A study published in the British Medical Journal (BMJ) highlights 5 life decisions that can prolong your “disease free” years.
Aging increases the risk of developing chronic diseases, such as cancer. Fortunately, lifestyle interventions can mitigate these risks and maximize the benefits of living longer.
The study examined the effect of five healthy lifestyle measures on life expectancy and disease rates.
To combine the results, the researchers analyzed data on 73,196 registered nurses in the United States from the Nurses’ Health Study and 38,366 American male health professionals from the Health Professionals Follow-up Study, who were free of cancer, cardiovascular disease, and diabetes at enrollment.
The study is among the largest investigations into risk factors for major chronic diseases in women.
Likewise, the Health Professionals Follow-up Study is a decades-long investigation into men’s health and critical illnesses, such as cancer, heart disease and other vascular diseases.
5 low-risk lifestyle factors – no smoking at all, a healthy weight (BMI), at least 30 minutes of daily physical activity, moderate alcohol consumption, and a good diet – were used to calculate a healthy lifestyle score.
The sum of these five scores together gave a low-risk lifestyle score ranging from 0 to 5, with higher scores indicating a healthier lifestyle.
Participants were assessed regularly over a period of more than 20 years. During this time, new diagnoses and deaths were recorded due to cancer, cardiovascular disease and type 2 diabetes.
After adjusting for age, race, family medical history, and other potentially influential factors, life expectancy free from cancer, cardiovascular disease and diabetes was at age 50, 24 years for women who did not adopt any low-risk lifestyle factors, and 34 years. For women who have adopted four or five low-risk factors.
Likewise, the average life expectancy free of any of these chronic diseases was 24 years among men who did not adopt low-risk lifestyle factors, and 31 years in men who adopted four or five of the low-risk lifestyle factors.

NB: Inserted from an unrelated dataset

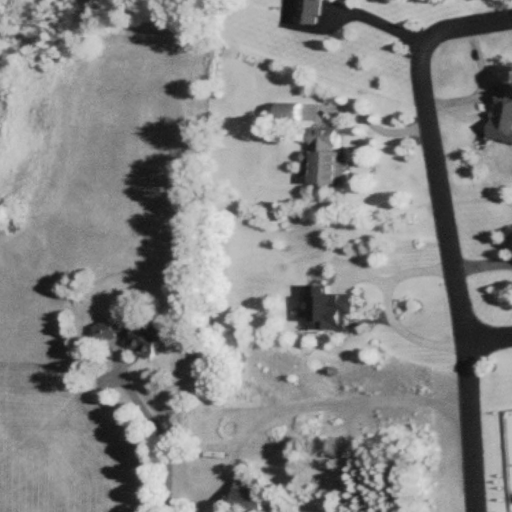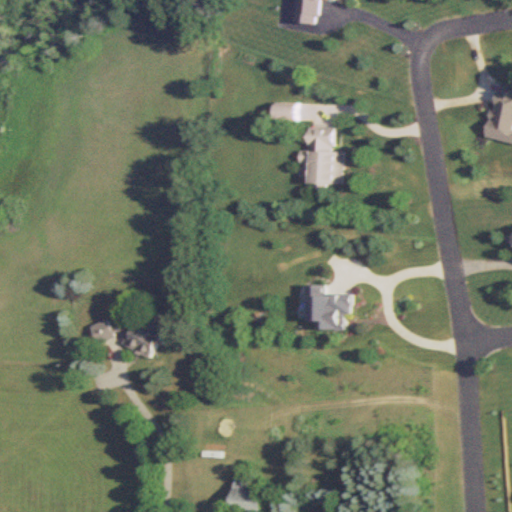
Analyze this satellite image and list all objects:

Women with four or five low-risk lifestyle factors had a longer life expectancy of 10.6 years, free of major chronic diseases compared to women with low-risk lifestyle factors, while men had a longer life expectancy of 7.6 years. Years of free from major chronic diseases, compared to those without low-risk lifestyle factors.
This is an observational study so the cause cannot be determined, and the authors point to some limitations, such as relying on self-reported lifestyle habits, and the participants are primarily white health professionals, so the results may not generally apply.
However, the data covered a large number of subjects with detailed and repeated evaluation of lifestyle factors over a long follow-up period.
In their closing remarks, the study authors said: “Public policies to improve food and the physical environment conducive to the adoption of a healthy diet and lifestyle, as well as related policies and regulations (for example, bans on smoking in public places or restrictions on trans fats) are necessary to improve the average Life expectancy, especially life expectancy free of major chronic diseases.
Eating a healthy, balanced diet is an important part of maintaining good health, and it can help you feel your best.